Aranygaluska was among the top 10 in the desserts category in a 2010 online vote to find Hungary’s favorite dishes. It is easy to make, though takes a relatively long time (two hours). This is a translation of a recipe published on desszert.eu. It serves six people.
Ingredients:
For the dough:
250 grams flour (BL55)
25 grams powdered sugar
25 grams butter
20 grams yeast
3 grams salt
1 whole egg
110-120 milliliters milk
Rind of 1 lemon
For the vanilla custard:
750 milliliters milk
1 vanilla stick
4 egg yolks
50 grams sugar
40 grams flour
A small amount of rum
110 grams ground walnuts
90 grams sugar
Melted butter
Method:
Put all the ingredients for the dough in a dish in a way that the yeast does not come into contact with the salt. Knead the dough until smooth and let it sit for 30 minutes. While the dough is rising, smear butter in a 26-centimeter cake pan and sprinkle with flour. Combine ground walnut and sugar for sprinkling. When the dough has risen, roll it to 2-centimeter thickness, then cut out similarly sized pieces with a pogácsa cutter without leaving any. Spread melted butter on the pieces of dough, roll them in the mixture of walnut and sugar, and place them in the cake pan. When the form is full, sprinkle the rest of the walnut mixture on top and let it rise for another 30 minutes. For the vanilla custard, combine sugar and flour in a bowl. Add 100 milliliters milk and egg yolks, and mix until smooth.
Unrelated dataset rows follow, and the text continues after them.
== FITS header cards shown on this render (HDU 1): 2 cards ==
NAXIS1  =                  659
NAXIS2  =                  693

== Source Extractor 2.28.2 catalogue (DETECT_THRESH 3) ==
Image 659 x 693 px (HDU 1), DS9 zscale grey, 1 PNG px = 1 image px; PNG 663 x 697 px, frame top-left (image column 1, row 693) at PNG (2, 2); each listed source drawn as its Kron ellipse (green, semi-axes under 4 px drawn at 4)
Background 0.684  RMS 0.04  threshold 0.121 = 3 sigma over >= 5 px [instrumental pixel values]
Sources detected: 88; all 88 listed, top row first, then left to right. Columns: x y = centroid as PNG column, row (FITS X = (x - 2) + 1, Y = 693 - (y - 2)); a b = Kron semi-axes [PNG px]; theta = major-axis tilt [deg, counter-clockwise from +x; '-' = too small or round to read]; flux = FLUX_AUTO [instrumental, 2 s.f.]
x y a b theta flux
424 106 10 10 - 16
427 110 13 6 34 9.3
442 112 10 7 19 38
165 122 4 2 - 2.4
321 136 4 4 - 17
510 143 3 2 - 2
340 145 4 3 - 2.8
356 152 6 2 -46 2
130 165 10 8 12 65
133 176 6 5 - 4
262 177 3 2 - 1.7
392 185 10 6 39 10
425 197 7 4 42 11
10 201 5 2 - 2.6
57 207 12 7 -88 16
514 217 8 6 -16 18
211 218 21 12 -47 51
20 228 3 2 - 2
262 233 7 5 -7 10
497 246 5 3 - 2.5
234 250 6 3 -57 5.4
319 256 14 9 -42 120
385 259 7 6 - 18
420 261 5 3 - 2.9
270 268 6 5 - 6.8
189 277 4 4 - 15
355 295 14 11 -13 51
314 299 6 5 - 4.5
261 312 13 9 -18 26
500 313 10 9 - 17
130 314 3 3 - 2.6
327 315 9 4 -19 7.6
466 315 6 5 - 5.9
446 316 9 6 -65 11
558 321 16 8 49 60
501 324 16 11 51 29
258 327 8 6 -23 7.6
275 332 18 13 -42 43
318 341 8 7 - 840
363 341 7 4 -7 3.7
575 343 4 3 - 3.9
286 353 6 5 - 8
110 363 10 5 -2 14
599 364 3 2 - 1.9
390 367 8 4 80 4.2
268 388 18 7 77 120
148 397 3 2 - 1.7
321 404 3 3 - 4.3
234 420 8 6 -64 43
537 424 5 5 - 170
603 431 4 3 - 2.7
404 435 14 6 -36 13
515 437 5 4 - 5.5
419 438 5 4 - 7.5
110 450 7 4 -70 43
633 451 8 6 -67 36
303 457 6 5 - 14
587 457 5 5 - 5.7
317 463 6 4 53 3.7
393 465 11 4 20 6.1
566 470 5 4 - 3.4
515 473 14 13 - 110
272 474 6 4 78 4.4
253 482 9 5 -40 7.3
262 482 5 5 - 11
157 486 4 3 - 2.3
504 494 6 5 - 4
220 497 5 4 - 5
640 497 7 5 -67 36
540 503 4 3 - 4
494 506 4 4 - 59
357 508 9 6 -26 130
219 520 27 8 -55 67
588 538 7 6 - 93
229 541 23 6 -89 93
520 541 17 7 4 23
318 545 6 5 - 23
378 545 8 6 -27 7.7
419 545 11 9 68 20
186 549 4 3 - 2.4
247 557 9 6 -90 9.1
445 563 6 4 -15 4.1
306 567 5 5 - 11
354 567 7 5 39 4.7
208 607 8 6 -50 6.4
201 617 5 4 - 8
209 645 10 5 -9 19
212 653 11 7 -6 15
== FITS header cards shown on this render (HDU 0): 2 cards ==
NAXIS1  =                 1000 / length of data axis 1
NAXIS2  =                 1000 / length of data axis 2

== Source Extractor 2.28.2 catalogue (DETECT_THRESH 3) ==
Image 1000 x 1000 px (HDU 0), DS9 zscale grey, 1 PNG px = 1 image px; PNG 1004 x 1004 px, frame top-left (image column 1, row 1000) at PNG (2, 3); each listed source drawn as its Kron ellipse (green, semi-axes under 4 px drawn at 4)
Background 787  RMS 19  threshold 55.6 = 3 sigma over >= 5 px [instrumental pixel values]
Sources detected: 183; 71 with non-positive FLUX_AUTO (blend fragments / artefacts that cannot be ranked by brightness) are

Put the rest of the milk and the inside of the vanilla stick in a pot, bring to a boil, then slowly pour it into the egg yolk base while stirring. Put the mixture back into the pot and cook on low heat until it thickens and no longer tastes like flour. Finally add the rum. (If the custard gets lumpy for any reason, use a blender.) Preheat oven to 170 degrees Celsius and bake the aranygaluska for 30-35 minutes. Pour the custard on top and serve.